───── DATASET EXTRACT ─────

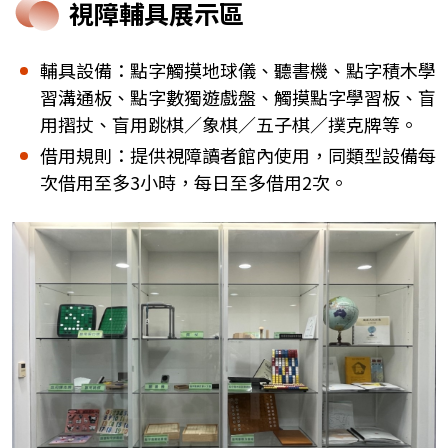
視障輔具展示區
輔具設備：點字觸摸地球儀、聽書機、點字積木學
習溝通板、點字數獨遊戲盤、觸摸點字學習板、盲
用摺扙、盲用跳棋／象棋／五子棋／撲克牌等。
借用規則：提供視障讀者館內使用，同類型設備每
次借用至多3小時，每日至多借用2次。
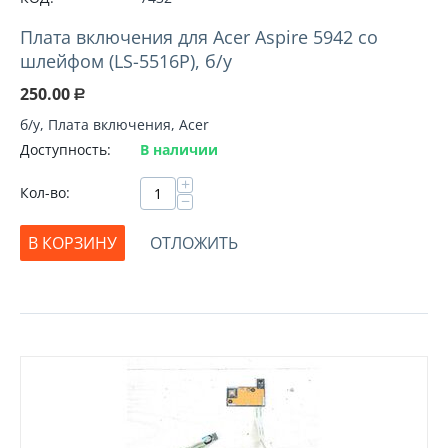
Плата включения для Acer Aspire 5942 со
шлейфом (LS-5516P), б/у
250.00
Р
б/у, Плата включения, Acer
Доступность:
В наличии
+
Кол-во:
−
В КОРЗИНУ
ОТЛОЖИТЬ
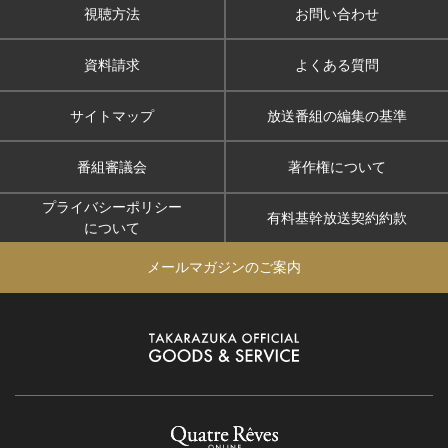
視聴方法
お問い合わせ
資料請求
よくある質問
サイトマップ
放送番組の編集の基準
番組審議会
著作権について
プライバシーポリシー
有料基幹放送契約約款
について
メールマガジンのご案内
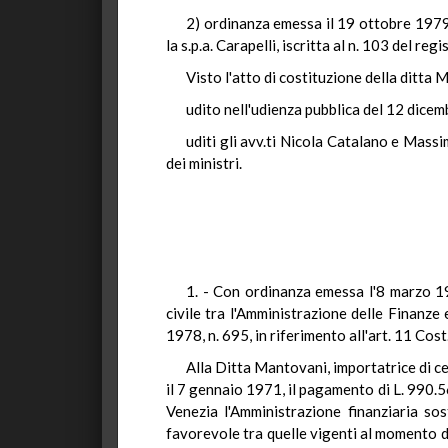
2) ordinanza emessa il 19 ottobre 1979 
la s.p.a. Carapelli, iscritta al n. 103 del 
Visto l'atto di costituzione della ditta 
udito nell'udienza pubblica del 12 dice
uditi gli avv.ti Nicola Catalano e Mass
dei ministri.
1. - Con ordinanza emessa l'8 marzo 1
civile tra l'Amministrazione delle Finanze 
1978, n. 695, in riferimento all'art. 11 Cost.
Alla Ditta Mantovani, importatrice di ce
il 7 gennaio 1971, il pagamento di L. 990.56
Venezia l'Amministrazione finanziaria soste
favorevole tra quelle vigenti al momento d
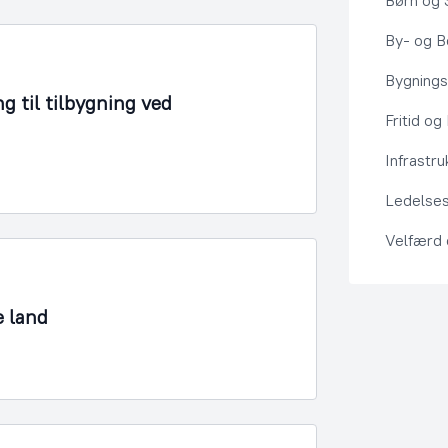
Børn og 
By- og Bo
Bygning
g til tilbygning ved
Fritid og
Infrastru
Ledelses
Velfærd
e land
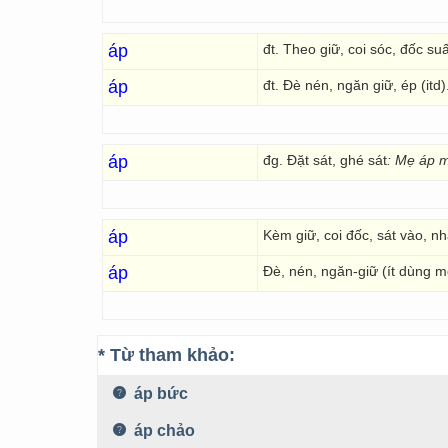
áp
đt. Theo giữ, coi sóc, đốc su
áp
đt. Đè nén, ngăn giữ, ép (itd)
áp
đg. Đặt sát, ghé sát
:
Mẹ áp m
áp
Kèm giữ, coi đốc, sát vào, n
áp
Đè, nén, ngăn-giữ (ít dùng m
* Từ tham khảo:
áp bức
áp chảo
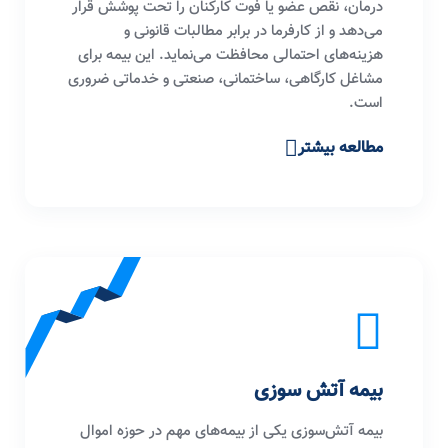
درمان، نقص عضو یا فوت کارکنان را تحت پوشش قرار
می‌دهد و از کارفرما در برابر مطالبات قانونی و
هزینه‌های احتمالی محافظت می‌نماید. این بیمه برای
مشاغل کارگاهی، ساختمانی، صنعتی و خدماتی ضروری
است.
مطالعه بیشتر
بیمه آتش سوزی
بیمه آتش‌سوزی یکی از بیمه‌های مهم در حوزه اموال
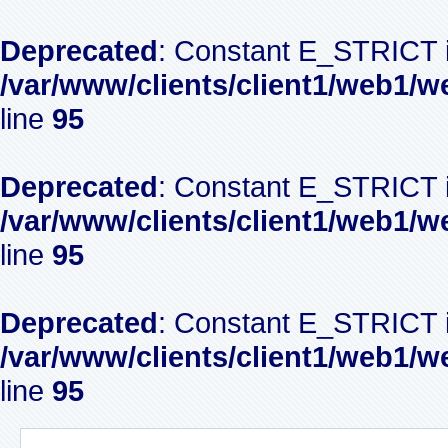
Deprecated
: Constant E_STRICT i
/var/www/clients/client1/web1/w
line
95
Deprecated
: Constant E_STRICT i
/var/www/clients/client1/web1/w
line
95
Deprecated
: Constant E_STRICT i
/var/www/clients/client1/web1/w
line
95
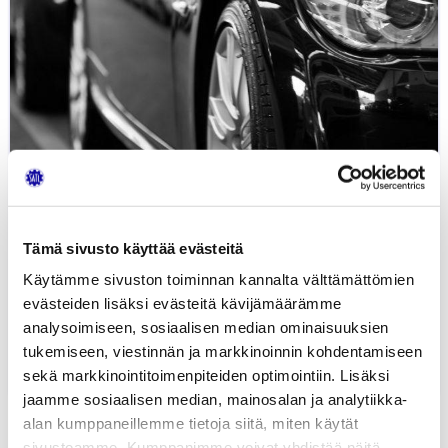
Tämä sivusto käyttää evästeitä
Käytämme sivuston toiminnan kannalta välttämättömien
evästeiden lisäksi evästeitä kävijämäärämme
analysoimiseen, sosiaalisen median ominaisuuksien
Pitkä matka Hangosta Vantaalle
tukemiseen, viestinnän ja markkinoinnin kohdentamiseen
6.06.2019
AUTOKAUPPA
JUHA SEPPÄLÄ
sekä markkinointitoimenpiteiden optimointiin. Lisäksi
jaamme sosiaalisen median, mainosalan ja analytiikka-
alan kumppaneillemme tietoja siitä, miten käytät
sivustoamme. Kumppanimme voivat yhdistää näitä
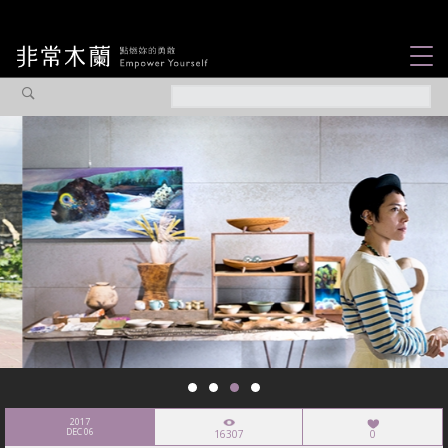
女力故事
觀點專欄
焦點企劃
社會企業
認識我們
2017
DEC 06
16307
0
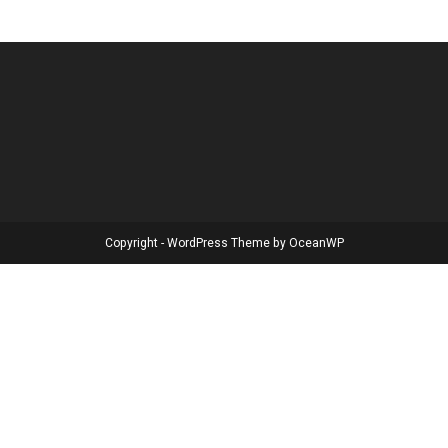
Copyright - WordPress Theme by OceanWP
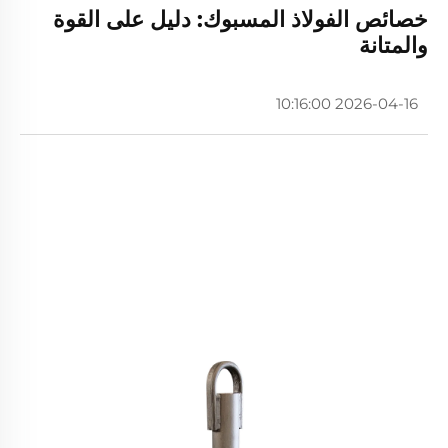
خصائص الفولاذ المسبوك: دليل على القوة
والمتانة
2026-04-16 10:16:00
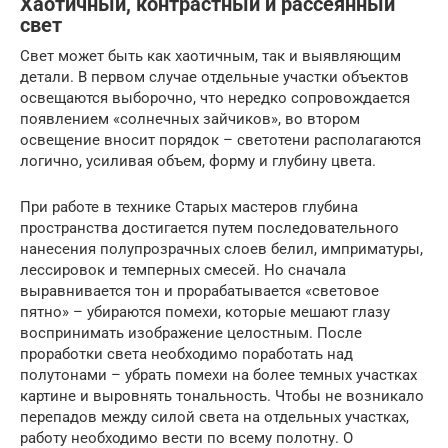
Хаотичный, контрастный и рассеянный
свет
Свет может быть как хаотичным, так и выявляющим
детали. В первом случае отдельные участки объектов
освещаются выборочно, что нередко сопровождается
появлением «солнечных зайчиков», во втором
освещение вносит порядок – светотени располагаются
логично, усиливая объем, форму и глубину цвета.
При работе в технике Старых мастеров глубина
пространства достигается путем последовательного
нанесения полупрозрачных слоев белил, имприматуры,
лессировок и темперных смесей. Но сначала
выравнивается тон и прорабатывается «световое
пятно» – убираются помехи, которые мешают глазу
воспринимать изображение целостным. После
проработки света необходимо поработать над
полутонами – убрать помехи на более темных участках
картине и выровнять тональность. Чтобы не возникало
перепадов между силой света на отдельных участках,
работу необходимо вести по всему полотну. О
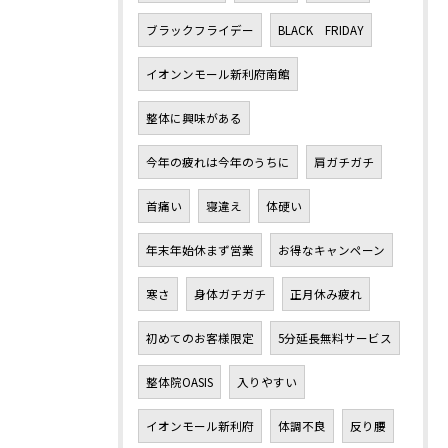
ブラックフライデー
BLACK FRIDAY
イオンンモール新利府南館
整体に興味がある
今年の疲れは今年のうちに
肩ガチガチ
首痛い
寝違え
体硬い
年末年始休まず営業
お得なキャンペーン
寒さ
身体ガチガチ
正月休み疲れ
初めてのお客様限定
5分延長無料サービス
整体院OASIS
入りやすい
イオンモール新利府
体調不良
反り腰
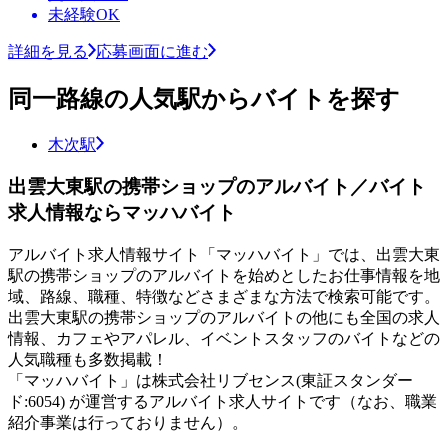
未経験OK
詳細を見る
応募画面に進む
同一路線の人気駅からバイトを探す
木次駅
出雲大東駅の携帯ショップのアルバイト／バイト
求人情報ならマッハバイト
アルバイト求人情報サイト「マッハバイト」では、出雲大東
駅の携帯ショップのアルバイトを始めとしたお仕事情報を地
域、路線、職種、特徴などさまざまな方法で検索可能です。
出雲大東駅の携帯ショップのアルバイトの他にも全国の求人
情報、カフェやアパレル、イベントスタッフのバイトなどの
人気職種も多数掲載！
「マッハバイト」は株式会社リブセンス(東証スタンダー
ド:6054) が運営するアルバイト求人サイトです（なお、職業
紹介事業は行っておりません）。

─────

- TASK BRIEF: In your copy, include no pictures, but set down every record exactly.

- TASK RESPONSE:
視障輔具展示區
輔具設備：點字觸摸地球儀、聽書機、點字積木學
習溝通板、點字數獨遊戲盤、觸摸點字學習板、盲
用摺扙、盲用跳棋／象棋／五子棋／撲克牌等。
借用規則：提供視障讀者館內使用，同類型設備每
次借用至多3小時，每日至多借用2次。
Плата включения для Acer Aspire 5942 со
шлейфом (LS-5516P), б/у
250.00
Р
б/у, Плата включения, Acer
Доступность:
В наличии
+
Кол-во:
−
В КОРЗИНУ
ОТЛОЖИТЬ
視聴方法
お問い合わせ
資料請求
よくある質問
サイトマップ
放送番組の編集の基準
番組審議会
著作権について
プライバシーポリシー
有料基幹放送契約約款
について
メールマガジンのご案内
2) ordinanza emessa il 19 ottobre 1979 
la s.p.a. Carapelli, iscritta al n. 103 del 
Visto l'atto di costituzione della ditta 
udito nell'udienza pubblica del 12 dice
uditi gli avv.ti Nicola Catalano e Mass
dei ministri.
1. - Con ordinanza emessa l'8 marzo 1
civile tra l'Amministrazione delle Finanze 
1978, n. 695, in riferimento all'art. 11 Cost.
Alla Ditta Mantovani, importatrice di ce
il 7 gennaio 1971, il pagamento di L. 990.56
Venezia l'Amministrazione finanziaria soste
favorevole tra quelle vigenti al momento d
Børn og 
By- og Bo
Bygning
g til tilbygning ved
Fritid og
Infrastru
Ledelses
Velfærd
e land
áp
đt. Theo giữ, coi sóc, đốc su
áp
đt. Đè nén, ngăn giữ, ép (itd)
áp
đg. Đặt sát, ghé sát
:
Mẹ áp m
áp
Kèm giữ, coi đốc, sát vào, n
áp
Đè, nén, ngăn-giữ (ít dùng m
* Từ tham khảo:
áp bức
áp chảo
درمان، نقص عضو یا فوت کارکنان را تحت پوشش قرار
می‌دهد و از کارفرما در برابر مطالبات قانونی و
هزینه‌های احتمالی محافظت می‌نماید. این بیمه برای
مشاغل کارگاهی، ساختمانی، صنعتی و خدماتی ضروری
است.
مطالعه بیشتر
بیمه آتش سوزی
بیمه آتش‌سوزی یکی از بیمه‌های مهم در حوزه اموال
Deprecated
: Constant E_STRICT i
/var/www/clients/client1/web1/w
line
95
Deprecated
: Constant E_STRICT i
/var/www/clients/client1/web1/w
line
95
Deprecated
: Constant E_STRICT i
/var/www/clients/client1/web1/w
line
95
Tämä sivusto käyttää evästeitä
Käytämme sivuston toiminnan kannalta välttämättömien
evästeiden lisäksi evästeitä kävijämäärämme
analysoimiseen, sosiaalisen median ominaisuuksien
Pitkä matka Hangosta Vantaalle
tukemiseen, viestinnän ja markkinoinnin kohdentamiseen
6.06.2019
AUTOKAUPPA
JUHA SEPPÄLÄ
sekä markkinointitoimenpiteiden optimointiin. Lisäksi
jaamme sosiaalisen median, mainosalan ja analytiikka-
alan kumppaneillemme tietoja siitä, miten käytät
sivustoamme. Kumppanimme voivat yhdistää näitä
女力故事
觀點專欄
焦點企劃
社會企業
認識我們
2017
DEC 06
16307
0
Copyright - WordPress Theme by OceanWP
خصائص الفولاذ المسبوك: دليل على القوة
والمتانة
2026-04-16 10:16:00
Хаотичный, контрастный и рассеянный
свет
Свет может быть как хаотичным, так и выявляющим
детали. В первом случае отдельные участки объектов
освещаются выборочно, что нередко сопровождается
появлением «солнечных зайчиков», во втором
освещение вносит порядок – светотени располагаются
логично, усиливая объем, форму и глубину цвета.
При работе в технике Старых мастеров глубина
пространства достигается путем последовательного
нанесения полупрозрачных слоев белил, имприматуры,
лессировок и темперных смесей. Но сначала
выравнивается тон и прорабатывается «световое
пятно» – убираются помехи, которые мешают глазу
воспринимать изображение целостным. После
проработки света необходимо поработать над
полутонами – убрать помехи на более темных участках
картине и выровнять тональность. Чтобы не возникало
перепадов между силой света на отдельных участках,
работу необходимо вести по всему полотну. О
ブラックフライデー
BLACK FRIDAY
イオンンモール新利府南館
整体に興味がある
今年の疲れは今年のうちに
肩ガチガチ
首痛い
寝違え
体硬い
年末年始休まず営業
お得なキャンペーン
寒さ
身体ガチガチ
正月休み疲れ
初めてのお客様限定
5分延長無料サービス
整体院OASIS
入りやすい
イオンモール新利府
体調不良
反り腰
未経験OK
詳細を見る
応募画面に進む
同一路線の人気駅からバイトを探す
木次駅
出雲大東駅の携帯ショップのアルバイト／バイト
求人情報ならマッハバイト
アルバイト求人情報サイト「マッハバイト」では、出雲大東
駅の携帯ショップのアルバイトを始めとしたお仕事情報を地
域、路線、職種、特徴などさまざまな方法で検索可能です。
出雲大東駅の携帯ショップのアルバイトの他にも全国の求人
情報、カフェやアパレル、イベントスタッフのバイトなどの
人気職種も多数掲載！
「マッハバイト」は株式会社リブセンス(東証スタンダー
ド:6054) が運営するアルバイト求人サイトです（なお、職業
紹介事業は行っておりません）。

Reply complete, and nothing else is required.